◆ AVAILABLE DATA

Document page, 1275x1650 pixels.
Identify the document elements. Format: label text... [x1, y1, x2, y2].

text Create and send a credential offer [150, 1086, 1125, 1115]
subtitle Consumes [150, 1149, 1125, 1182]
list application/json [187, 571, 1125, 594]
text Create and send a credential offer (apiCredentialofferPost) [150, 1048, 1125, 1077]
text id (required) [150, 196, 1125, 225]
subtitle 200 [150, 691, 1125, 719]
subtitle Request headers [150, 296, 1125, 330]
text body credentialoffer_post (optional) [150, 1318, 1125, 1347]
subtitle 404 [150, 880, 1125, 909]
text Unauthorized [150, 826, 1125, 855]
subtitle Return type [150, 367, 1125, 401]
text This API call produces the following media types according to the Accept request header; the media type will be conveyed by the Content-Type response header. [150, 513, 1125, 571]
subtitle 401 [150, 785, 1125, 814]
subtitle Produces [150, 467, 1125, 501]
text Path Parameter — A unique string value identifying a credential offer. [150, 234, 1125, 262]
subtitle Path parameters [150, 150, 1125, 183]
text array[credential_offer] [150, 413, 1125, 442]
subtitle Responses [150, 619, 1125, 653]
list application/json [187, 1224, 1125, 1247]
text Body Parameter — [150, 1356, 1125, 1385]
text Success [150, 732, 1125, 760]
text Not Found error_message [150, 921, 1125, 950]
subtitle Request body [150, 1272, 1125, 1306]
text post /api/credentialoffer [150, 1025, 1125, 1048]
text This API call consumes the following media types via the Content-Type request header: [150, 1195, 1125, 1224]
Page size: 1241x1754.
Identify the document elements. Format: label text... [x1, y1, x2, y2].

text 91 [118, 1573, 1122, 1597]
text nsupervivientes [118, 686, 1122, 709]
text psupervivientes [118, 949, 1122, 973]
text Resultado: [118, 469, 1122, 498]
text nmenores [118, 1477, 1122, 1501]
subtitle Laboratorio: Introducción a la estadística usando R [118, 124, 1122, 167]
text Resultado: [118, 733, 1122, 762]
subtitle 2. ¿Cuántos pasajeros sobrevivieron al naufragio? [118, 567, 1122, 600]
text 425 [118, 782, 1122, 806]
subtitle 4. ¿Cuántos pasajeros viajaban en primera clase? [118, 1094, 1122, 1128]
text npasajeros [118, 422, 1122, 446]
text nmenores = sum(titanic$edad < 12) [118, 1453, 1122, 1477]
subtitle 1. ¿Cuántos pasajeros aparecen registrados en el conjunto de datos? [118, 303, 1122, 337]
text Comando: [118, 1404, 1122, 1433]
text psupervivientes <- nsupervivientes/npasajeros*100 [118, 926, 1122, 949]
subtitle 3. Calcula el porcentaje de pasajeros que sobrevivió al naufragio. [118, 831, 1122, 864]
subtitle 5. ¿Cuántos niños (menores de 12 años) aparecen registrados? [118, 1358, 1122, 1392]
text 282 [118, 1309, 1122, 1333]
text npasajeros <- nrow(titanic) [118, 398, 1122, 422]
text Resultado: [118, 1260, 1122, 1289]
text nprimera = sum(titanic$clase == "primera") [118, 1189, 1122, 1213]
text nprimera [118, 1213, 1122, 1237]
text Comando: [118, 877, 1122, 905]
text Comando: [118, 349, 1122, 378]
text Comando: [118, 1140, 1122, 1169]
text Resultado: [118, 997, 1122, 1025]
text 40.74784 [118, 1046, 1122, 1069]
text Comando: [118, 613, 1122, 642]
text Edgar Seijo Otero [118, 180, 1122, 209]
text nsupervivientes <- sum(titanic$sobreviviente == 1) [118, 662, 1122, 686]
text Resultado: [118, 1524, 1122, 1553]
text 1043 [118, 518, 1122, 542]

◆ WORK INSTRUCTIONS
Copy out every line of the material above, character for character and in the same order.

◆ EXPECTED ANSWER
Document page, 1275x1650 pixels.
Identify the document elements. Format: label text... [x1, y1, x2, y2].

text Create and send a credential offer [150, 1086, 1125, 1115]
subtitle Consumes [150, 1149, 1125, 1182]
list application/json [187, 571, 1125, 594]
text Create and send a credential offer (apiCredentialofferPost) [150, 1048, 1125, 1077]
text id (required) [150, 196, 1125, 225]
subtitle 200 [150, 691, 1125, 719]
subtitle Request headers [150, 296, 1125, 330]
text body credentialoffer_post (optional) [150, 1318, 1125, 1347]
subtitle 404 [150, 880, 1125, 909]
text Unauthorized [150, 826, 1125, 855]
subtitle Return type [150, 367, 1125, 401]
text This API call produces the following media types according to the Accept request header; the media type will be conveyed by the Content-Type response header. [150, 513, 1125, 571]
subtitle 401 [150, 785, 1125, 814]
subtitle Produces [150, 467, 1125, 501]
text Path Parameter — A unique string value identifying a credential offer. [150, 234, 1125, 262]
subtitle Path parameters [150, 150, 1125, 183]
text array[credential_offer] [150, 413, 1125, 442]
subtitle Responses [150, 619, 1125, 653]
list application/json [187, 1224, 1125, 1247]
text Body Parameter — [150, 1356, 1125, 1385]
text Success [150, 732, 1125, 760]
text Not Found error_message [150, 921, 1125, 950]
subtitle Request body [150, 1272, 1125, 1306]
text post /api/credentialoffer [150, 1025, 1125, 1048]
text This API call consumes the following media types via the Content-Type request header: [150, 1195, 1125, 1224]
Page size: 1241x1754.
Identify the document elements. Format: label text... [x1, y1, x2, y2].

text 91 [118, 1573, 1122, 1597]
text nsupervivientes [118, 686, 1122, 709]
text psupervivientes [118, 949, 1122, 973]
text Resultado: [118, 469, 1122, 498]
text nmenores [118, 1477, 1122, 1501]
subtitle Laboratorio: Introducción a la estadística usando R [118, 124, 1122, 167]
text Resultado: [118, 733, 1122, 762]
subtitle 2. ¿Cuántos pasajeros sobrevivieron al naufragio? [118, 567, 1122, 600]
text 425 [118, 782, 1122, 806]
subtitle 4. ¿Cuántos pasajeros viajaban en primera clase? [118, 1094, 1122, 1128]
text npasajeros [118, 422, 1122, 446]
text nmenores = sum(titanic$edad < 12) [118, 1453, 1122, 1477]
subtitle 1. ¿Cuántos pasajeros aparecen registrados en el conjunto de datos? [118, 303, 1122, 337]
text Comando: [118, 1404, 1122, 1433]
text psupervivientes <- nsupervivientes/npasajeros*100 [118, 926, 1122, 949]
subtitle 3. Calcula el porcentaje de pasajeros que sobrevivió al naufragio. [118, 831, 1122, 864]
subtitle 5. ¿Cuántos niños (menores de 12 años) aparecen registrados? [118, 1358, 1122, 1392]
text 282 [118, 1309, 1122, 1333]
text npasajeros <- nrow(titanic) [118, 398, 1122, 422]
text Resultado: [118, 1260, 1122, 1289]
text nprimera = sum(titanic$clase == "primera") [118, 1189, 1122, 1213]
text nprimera [118, 1213, 1122, 1237]
text Comando: [118, 877, 1122, 905]
text Comando: [118, 349, 1122, 378]
text Comando: [118, 1140, 1122, 1169]
text Resultado: [118, 997, 1122, 1025]
text 40.74784 [118, 1046, 1122, 1069]
text Comando: [118, 613, 1122, 642]
text Edgar Seijo Otero [118, 180, 1122, 209]
text nsupervivientes <- sum(titanic$sobreviviente == 1) [118, 662, 1122, 686]
text Resultado: [118, 1524, 1122, 1553]
text 1043 [118, 518, 1122, 542]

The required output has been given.